Der Schaffner geht und allmählich kehrt wieder Ruhe ein im Waggon. Am Bahnhof Köln angekommen würde sie am liebsten hinausspringen aus dem Zug und sich ins volle städtische Leben stürzen. Dom, Museen, Hinterhöfe mit römischen Mauerresten, Theater, Cafés, Buchläden. Die Aussicht, nach einem ausgiebigen Museumsbesuch, bei Cappuccino und Zigarette in neuerstandenen Büchern zu blättern ist schon sehr verführerisch, doch hier und heute sind das nur Ausweichmanöver, die sie langsamer zum Ziel kommen lassen, auch wenn sie keine Garantie hat, dass sie jemals wieder nach Köln kommt, oder überhaupt nur in irgendeinem Café, frei von schlechtem Gewissen sich selbst gegenüber, eine Zigarette rauchen wird.
Also bleibt sie sitzen und versucht, sich dem Gefühl des weiterfahrenden Zuges hinzugeben und sich empfänglich zu machen dafür, dass es im fahrenden Zug ja immer vorwärts geht und das ihr nichts passieren kann, solange das der Fall ist.

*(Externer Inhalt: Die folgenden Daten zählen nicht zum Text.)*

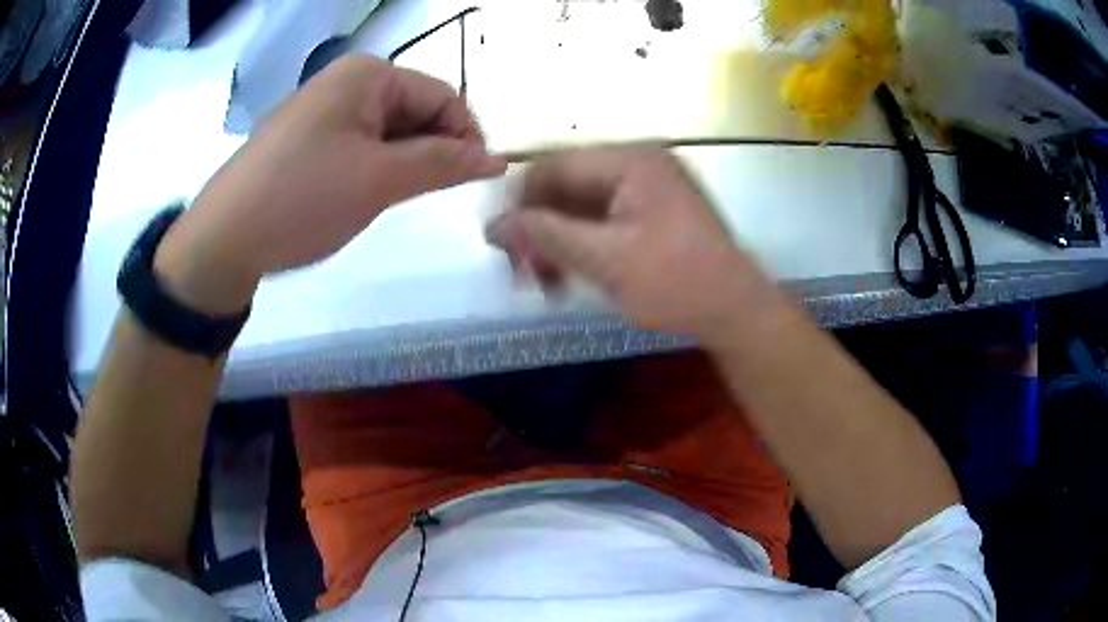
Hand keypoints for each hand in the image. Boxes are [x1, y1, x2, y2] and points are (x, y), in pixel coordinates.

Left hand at [154, 55, 505, 313]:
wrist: (222, 239)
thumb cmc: (302, 199)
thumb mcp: (380, 180)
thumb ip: (444, 163)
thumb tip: (498, 159)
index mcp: (368, 74)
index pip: (443, 95)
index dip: (466, 135)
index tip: (475, 181)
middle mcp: (346, 80)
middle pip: (415, 109)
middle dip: (431, 149)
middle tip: (429, 195)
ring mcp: (323, 108)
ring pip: (387, 130)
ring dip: (402, 162)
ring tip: (390, 198)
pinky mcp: (306, 136)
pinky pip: (359, 143)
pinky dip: (374, 167)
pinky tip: (362, 194)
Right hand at [486, 148, 773, 348]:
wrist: (737, 312)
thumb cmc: (677, 284)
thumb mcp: (605, 260)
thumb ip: (545, 236)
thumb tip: (492, 224)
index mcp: (631, 161)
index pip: (554, 166)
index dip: (520, 201)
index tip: (500, 243)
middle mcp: (638, 164)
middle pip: (566, 186)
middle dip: (538, 230)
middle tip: (521, 274)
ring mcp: (647, 189)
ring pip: (580, 208)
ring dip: (556, 243)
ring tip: (544, 285)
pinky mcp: (652, 214)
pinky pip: (602, 222)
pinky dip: (581, 248)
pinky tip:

Langsam zuckelt der  Zug den Rhein entlang und hinunter. Für Maria ist es hinunter, auch wenn es eigentlich hinauf ist. Von Norden kommend, nach Süden ist eben einfach hinunter, basta.
Am Rhein ist es schön, wie an jedem Fluss, doch er ist schöner, obwohl so geradegebogen, doch ein paar Kurven sind noch da und dann Wälder, Hügel, Täler und dieses schnuckelige Bonn, unser Zentrum der Macht, es sieht so herrlich harmlos aus. Das täuscht natürlich auch absichtlich.
Bald kommt Boppard und bei Boppard denkt Maria an Kirschen, die großen dicken dunklen süßen und wie sie ein einziges Mal in ihrem Leben einen Nachmittag unter einem Kirschbaum liegend verbrachte und sich die süßen Früchte verbotenerweise völlig ungehemmt schmecken ließ, in Boppard.
Im Blick zurück erscheint ihr diese Reise wie der Abschied von Kindheit, lauter Mädchen fünf Tage unterwegs mit Jugendpfarrer Heitmann. Wir Mädchen schon fast Frauen doch noch ziemlich unbekümmert, nur der wache Blick des Pfarrers, vielleicht auch etwas lüstern, ließ Ahnungen aufsteigen. Doch hurtig wischten die Mädchen diese Ahnungen weg, nur Augenblicke des Zögerns. Die restliche Zeit hatten wir gut Kirschen essen, durchwanderten Wälder und Weinberge.